Sergio Henao has been sidelined by Team Sky after the rider was notified about blood values tracked over a period of four years by the Cycling Anti-Doping Foundation (CADF).
This news was announced by Team Sky on its website. The British professional cycling team that competes in the UCI World Tour said the Colombian racing cyclist would be sidelined while it worked with him for proving his innocence. Team Sky announced Sergio has this week been contacted by the CADF with a request for more information with regards to readings on his Athlete Blood Passport from August 2011 to June 2015. It added Sergio has not failed a drug test and the CADF process is conducted confidentially.
The Cycling Anti-Doping Foundation enquiry is in relation to the biological passport of the athlete and levels tracked between August 2011 and June of last year, which indicates that the CADG may be investigating the rider for possible blood manipulations.

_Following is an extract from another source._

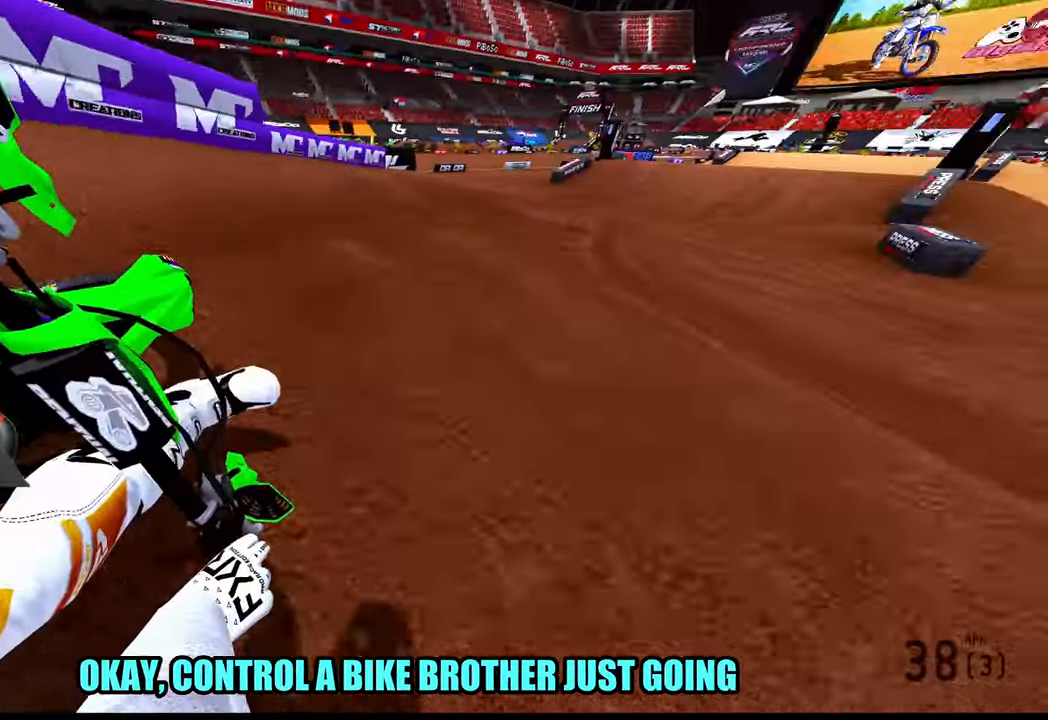
{"dt_ms": 1000, "buttons": ["R2"], "left_stick": "down", "right_stick": "up", "button_events": [[683, "R3", "down"], [800, "R3", "up"]]}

Previously, Team Sky had made his biological passport the subject of discussion just over two years ago. Team Sky then announced that it had temporarily suspended Henao from competition after a March 2014 story by La Gazzetta dello Sport that reported that Sergio Henao had been sidelined because of unexplained blood readings. At that time, Team Sky acknowledged that this was the case. It also commented that questions were raised by experts conducting internal monitoring of riders about the rider’s out of competition values at altitude. Then, Team Principal Dave Brailsford remarked the team had contacted the world governing body of cycling and the CADF over the matter. Brailsford also remarked at that time independent scientific research would be commissioned to better understand the effects of prolonged periods at altitude after returning from sea level, specifically on altitude natives. The Team Principal also remarked the study results would be made available to the World Anti-Doping Agency, the world governing body of cycling, and the CADF.
The team then announced in June 2014 that the scientific experts had concluded their ten week assessment and had provided the highest level of confidence in Sergio Henao’s previous data and profiles. Team Sky had also commented then it is of the view that this study would give important insights into the physiology of altitude natives and a scientific research paper would be published in the months ahead.
Dr Eddie Hampton, who had led the research, did not provided reason about the delay in publication. Hampton remarked the research around this case has been taken very seriously and we undertook a large amount of complex scientific analysis before giving our recommendation for Sergio to be allowed to return to racing. The lead researcher also said it is still our intention to publish the results in the scientific literature and added there are many processes to take into account when you write and publish scientific papers and delays of over a year are not unusual in these cases. Hampton further added we hope it can be done as soon as possible.